Smoke began filling the three-story brick building around 10:30 p.m., shortly before Minneapolis firefighters arrived and found a fire in the basement. Fire crews got everyone outside and no one was injured — but it was too late to save much of the building. The fast-moving blaze forced firefighters outside, where they spent hours trying to get it under control.
By Monday morning, the fire was finally out, but crews stayed on the scene spraying water onto what remained of the building and shoveling up piles of broken glass and other debris. Several blocks of Lake Street were closed, but a steady stream of people stopped by to take pictures and gawk at the mess.
Mark Simon, the building's owner and the former operator of Roberts Shoes, said he got a notification about a fire alarm in the building Sunday evening. He headed over, unsure what to expect. He found the building where he had worked for more than 30 years — and where his family had operated the shoe store for 77 years before it closed in 2014 — in flames.
"It looked extremely horrible," he said, "but then it got worse and worse."
He watched from across the street as the building burned, trying to process the loss.
René D. Thompson, who ran a Latin dance studio on the third floor — and was the only person with a residential unit in the building — was working at another job when he learned of the fire and raced over to find his home and studio engulfed in flames.
Monday morning, Thompson fought back tears as he stood in the street watching the cleanup. For years, the building has been the center of his life. Before he ran the dance studio, he sold shoes downstairs. His daughter, now 12, took her first steps in the shoe store.
"I'm just trying to be strong," he said.
Several businesses on the street level were filled with rubble from the upper floors, which had caved in. There was a tax office, a pain and rehabilitation clinic, a clothing store and a seafood restaurant that advertised weekend karaoke nights.

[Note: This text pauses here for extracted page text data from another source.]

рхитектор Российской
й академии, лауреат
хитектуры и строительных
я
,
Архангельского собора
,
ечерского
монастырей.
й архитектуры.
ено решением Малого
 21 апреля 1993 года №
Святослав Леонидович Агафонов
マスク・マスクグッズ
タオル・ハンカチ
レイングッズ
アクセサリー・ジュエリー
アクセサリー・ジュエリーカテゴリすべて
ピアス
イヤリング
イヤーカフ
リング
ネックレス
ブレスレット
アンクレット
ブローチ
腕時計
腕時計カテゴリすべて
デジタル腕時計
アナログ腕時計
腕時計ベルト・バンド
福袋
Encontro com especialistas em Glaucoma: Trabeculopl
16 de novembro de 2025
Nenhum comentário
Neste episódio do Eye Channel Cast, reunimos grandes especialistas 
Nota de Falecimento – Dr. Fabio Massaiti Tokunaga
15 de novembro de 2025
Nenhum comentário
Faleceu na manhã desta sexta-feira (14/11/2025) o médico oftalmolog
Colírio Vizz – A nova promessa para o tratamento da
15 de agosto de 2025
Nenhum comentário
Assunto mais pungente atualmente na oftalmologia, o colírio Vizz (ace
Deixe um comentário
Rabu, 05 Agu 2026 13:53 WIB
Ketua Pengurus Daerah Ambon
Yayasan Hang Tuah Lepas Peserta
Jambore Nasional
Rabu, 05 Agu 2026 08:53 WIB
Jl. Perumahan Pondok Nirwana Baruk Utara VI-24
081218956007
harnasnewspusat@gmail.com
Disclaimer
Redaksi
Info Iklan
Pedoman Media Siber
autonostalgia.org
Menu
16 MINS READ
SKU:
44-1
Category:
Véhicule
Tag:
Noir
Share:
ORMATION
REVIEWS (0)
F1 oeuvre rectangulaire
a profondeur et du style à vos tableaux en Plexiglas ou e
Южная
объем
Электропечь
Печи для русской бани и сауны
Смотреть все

Ali Mansour, the owner of the Galaxy Wireless business on the first floor, was among those watching as the fire department and city officials worked. He, too, had come to the building Sunday night when he heard about the fire — and initially figured it was probably something small.
From the street Monday, he could see that some of his shop appeared to have escaped almost unscathed. Phone accessories were still hung neatly on one wall, but a mountain of debris filled the shop.
"It's devastating," he said.
The cause of the fire is under investigation, and inspectors were still working Monday to determine whether it was safe for the building's owner and tenants to go inside to sort through the rubble.
Simon said he wasn't sure what would become of the building, which has long been a focal point for the neighborhood because of Roberts Shoes' long run.
Simon had been trying to sell it — a "For Sale" sign still hung on the building Monday — but said he had removed the listing late last year. He remarked, glumly, that he recently reminded the real estate agent to remove the sign.
Now, Simon said, the demolition crews would have to do it.